The queen wore a bright green silk dress with matching hat and her message sketched two centuries of Dutch-American friendship interwoven with her government's current concerns about the economy, human rights, aid to developing nations, trade and nuclear weapons.
"Concerned as we are at the worsening situation in the world," she said, "we regard it as essential that the transatlantic dialogue be intensified. You in America and we in our much more vulnerable Europe--together we must consider the questions confronting us, together seek the answers."
That meant not just a dialogue on military matters but on economic solutions to the present "serious" recession, she said.
"Personally," she said, "I am convinced that you will eventually serve your own interests best if you also heed Europe's economic requirements."
Pointing out that each of the countries is "the largest single direct investor in the other," she said prosperity in the Netherlands and other European countries depends on the United States' economic and financial policies.
She called aid to developing countries "a moral obligation," adding that adapting more generous aid to each recipient country's level of development goals eventually could broaden the entire global economy.
"One cannot regard aid to the destitute as charity and certainly not as a luxury," she said. "On the contrary, it is a human duty and discerning policy."

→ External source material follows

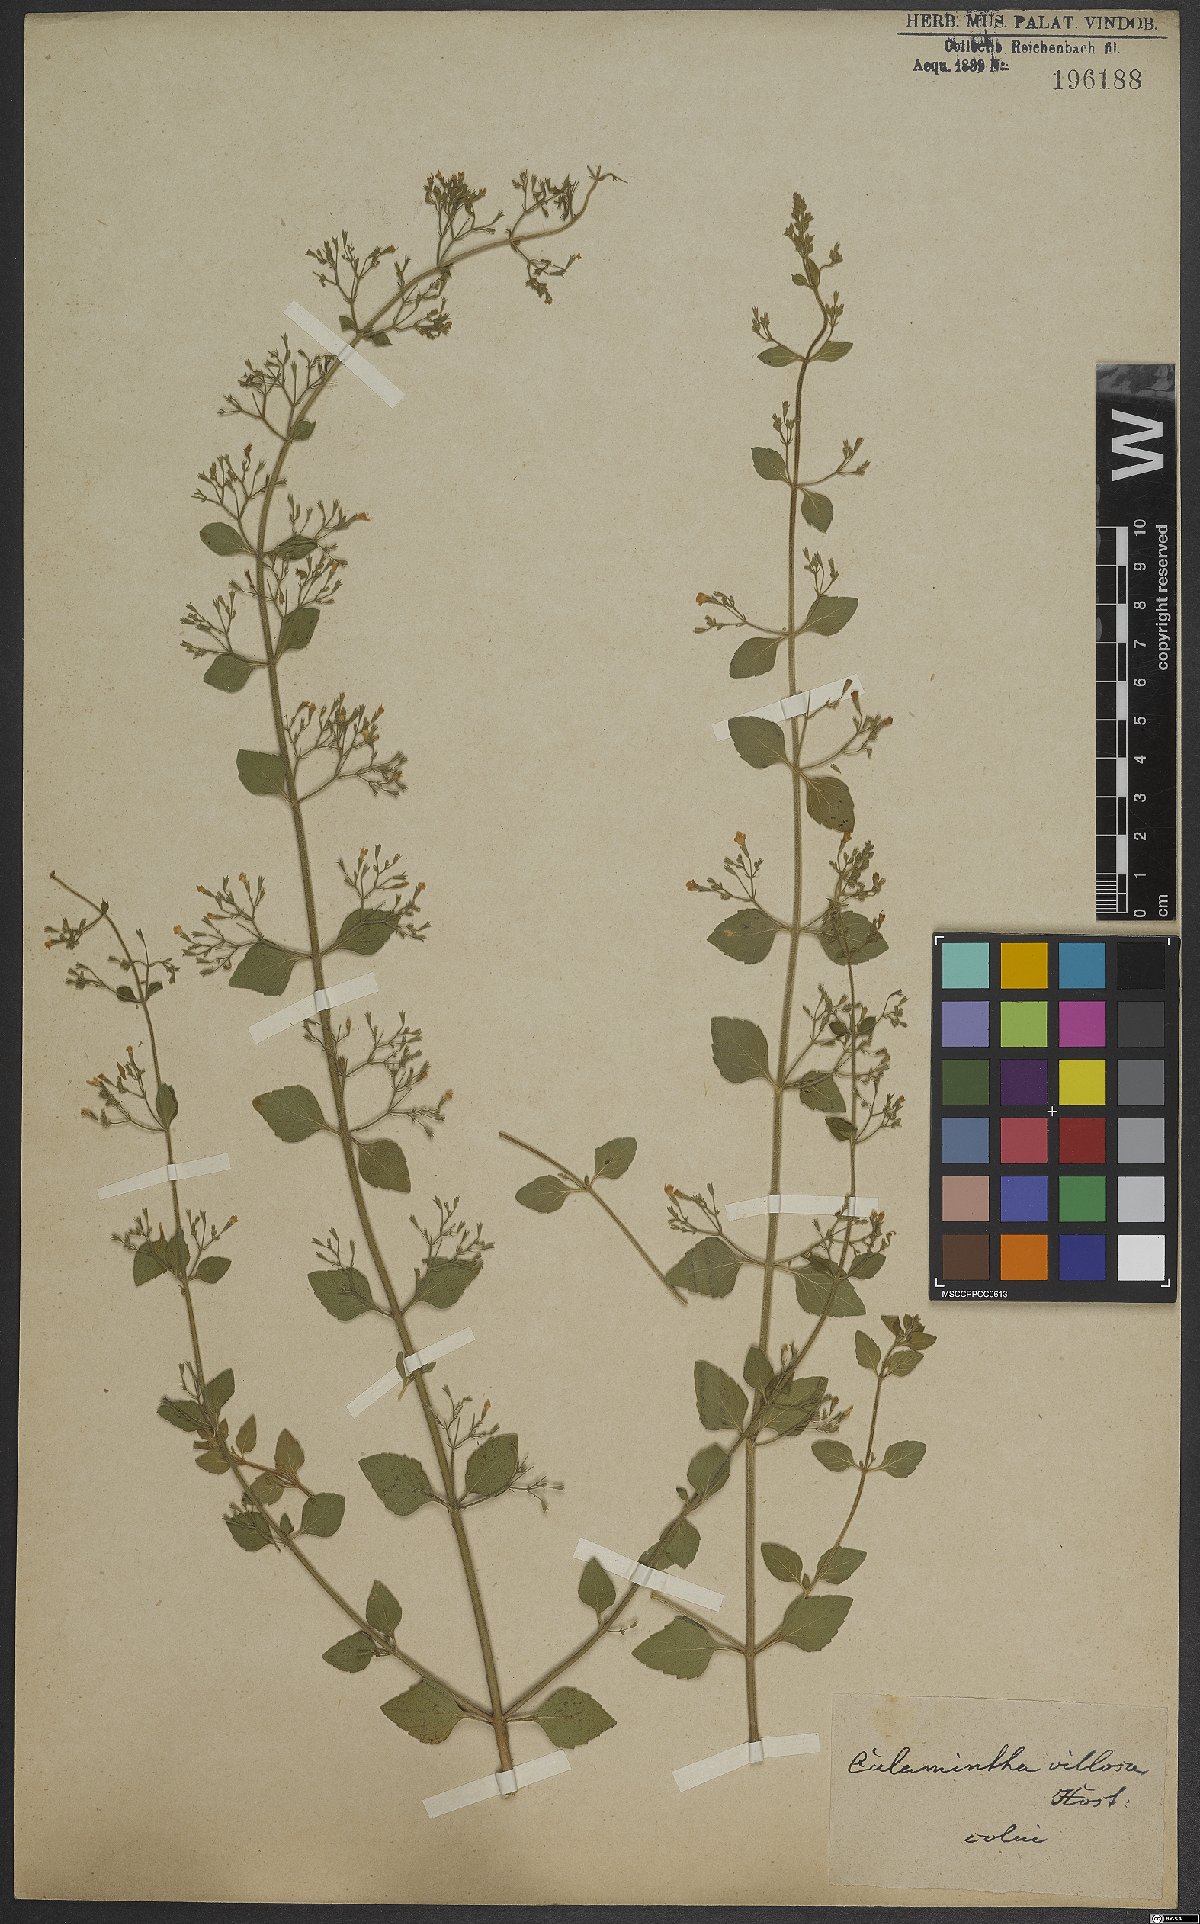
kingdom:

On human rights, the queen raised the question of double standards when "we restrict our defense of human rights to those countries which we regard as a threat to our democratic way of life, and . . . fail to protest when those very same rights were violated in other countries . . ."
Beatrix, who is limited in her public political pronouncements by the Netherlands constitution, did not write the speech. Like others she has made here this week, it was drafted by her government but represented her personal views as well, according to Dutch reporters traveling with her.
They have been reporting U.S. reaction to her remarks, which have been setting the tone for relations between the U.S. and the Netherlands. Described by one journalist as "uptight" before embarking upon her journey, Queen Beatrix was said to be concerned about how the American government was receiving the Dutch antinuclear protest movement.
The queen's speech yesterday gave Americans a first glimpse of how she and her government view her approach to the monarchy. Her mother, Queen Juliana, who addressed Congress in 1952, and her grandmother, Queen Wilhelmina, who in 1942 became the first reigning sovereign to speak before both legislative bodies, worked in a traditional framework.
"Beatrix is the first queen to be left of middle," said one journalist. "She wants to be a monarch with both feet planted firmly in the middle of reality."
She and Prince Claus were guests of honor at the Netherlands-American Bicentennial Committee reception hosted last night by the vice president. Today, they leave Washington for Philadelphia, Princeton and New York.